T2 and STIR: Increased signal intensity.
-Abscess: T1/T2/STIR: Homogeneous increased signal intensity.
-Note that pus/necrotic tissue has a decreased intensity compared to inflammatory fluid.
-OM: T1: Decreased signal intensity, cortical lysis and intramedullary changes.
-Increased signal intensity in known OM indicates healing as fat infiltrates.
T2: Increased signal intensity, cortical lysis, and intramedullary changes.
-Rim sign: thin layer of active infection surrounding normal bone.
-60% Specificity, 85% sensitivity per Termaat.
-Bone Scans
-A radio-isotope is injected into the patient and imaged at specific intervals.
-Phases: -Immediate Angiogram (1-3sec): Essentially an arteriogram.
-Blood Pool (3-5min): Demonstrates blood pooling in capillaries and veins.
-Delayed (2-4 hours): Increasingly specific to activity patterns and pathology.
-4th Phase (varying times): Increasingly specific to activity patterns and pathology.
-Technetium-99 Bone Scan
-Binds to calcium hydroxyapatite and measures osteoblast/osteoclast activity.
-Half-life: 6 hours
-Excreted through kidneys which will show homogenous control signal.
-Mucomyst 600mg PO q12 day before and of surgery as renal ppx.
-Cellulitis: Focal uptake in blood pool; Negative in delayed phase.
-OM: Diffuse uptake in blood pool; Hot increased uptake in delayed phases.
-45% Specificity; 86% sensitivity per Termaat.
-WBC Scans
-Same principles and phases as bone scan, but WBCs are tagged and followed instead.
-Gallium-67 Citrate
-Uptake by siderophore complex (direct bacteria) and lactoferrin (protein-released by bacteria)

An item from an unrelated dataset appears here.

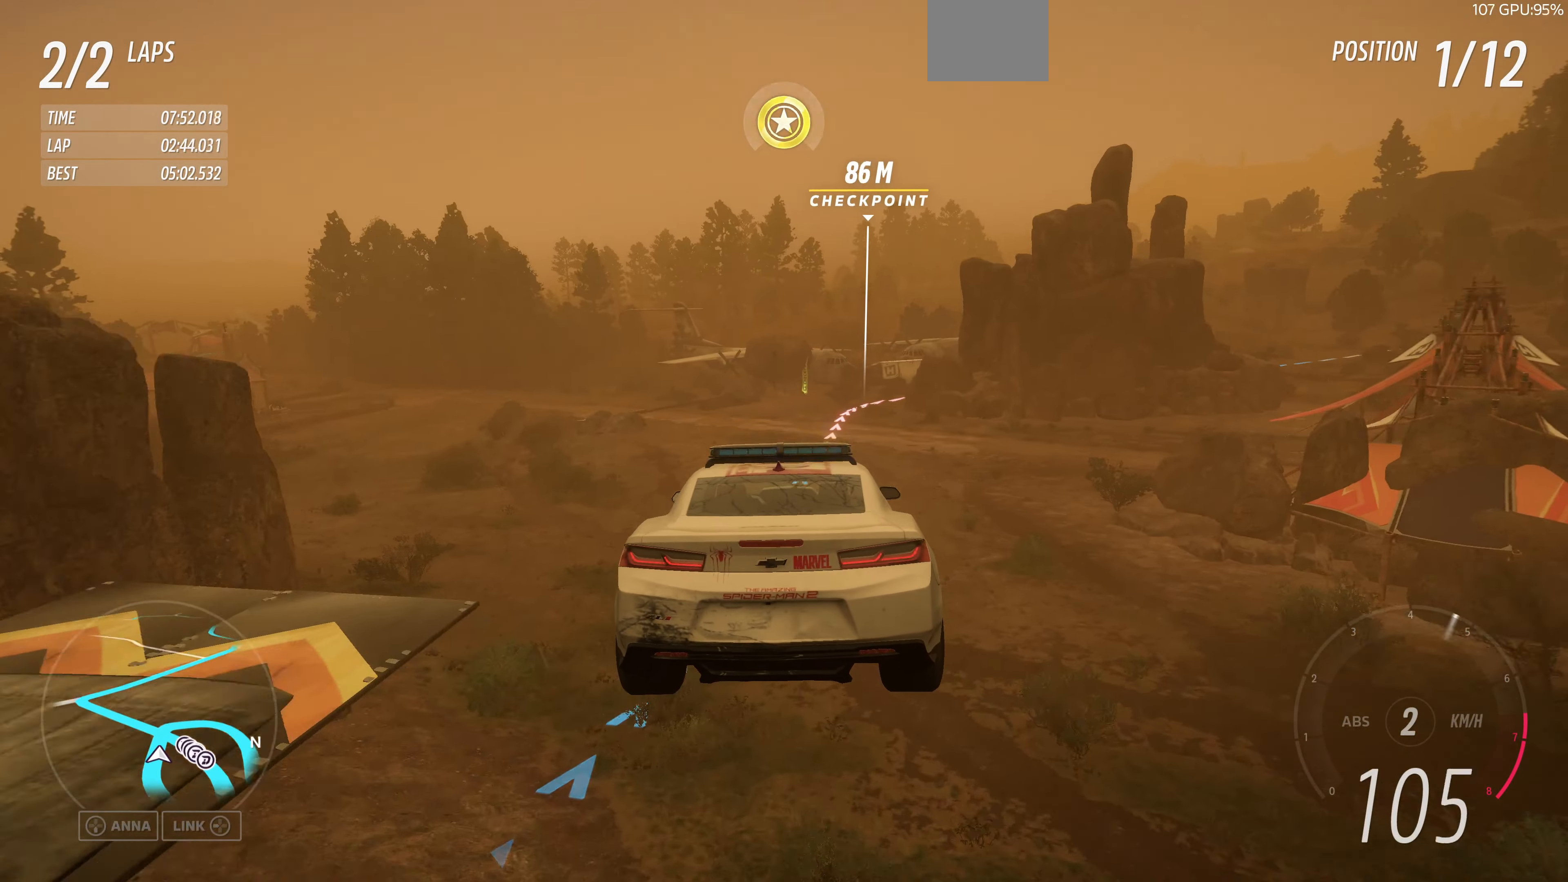
{"buttons": [], "left_stick": "center", "right_stick": "center", "events": []}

-Scan taken 48-72 hours after injection or done in triphasic manner.
-Has longer half-life
-42% Specificity; 80% Sensitivity per Termaat.
-Indium-111 Oxime
-WBCs isolated from blood sample, labeled and re-injected.
-Scan at 24 hours. Half life: 67 hours.
-Predominantly uptaken by neutrophils, so it demonstrates acute infections better than chronic infections.
-Technetium-99m HMPAO
-WBCs isolated from blood samples, tagged and re-injected. Scan at 3 hours.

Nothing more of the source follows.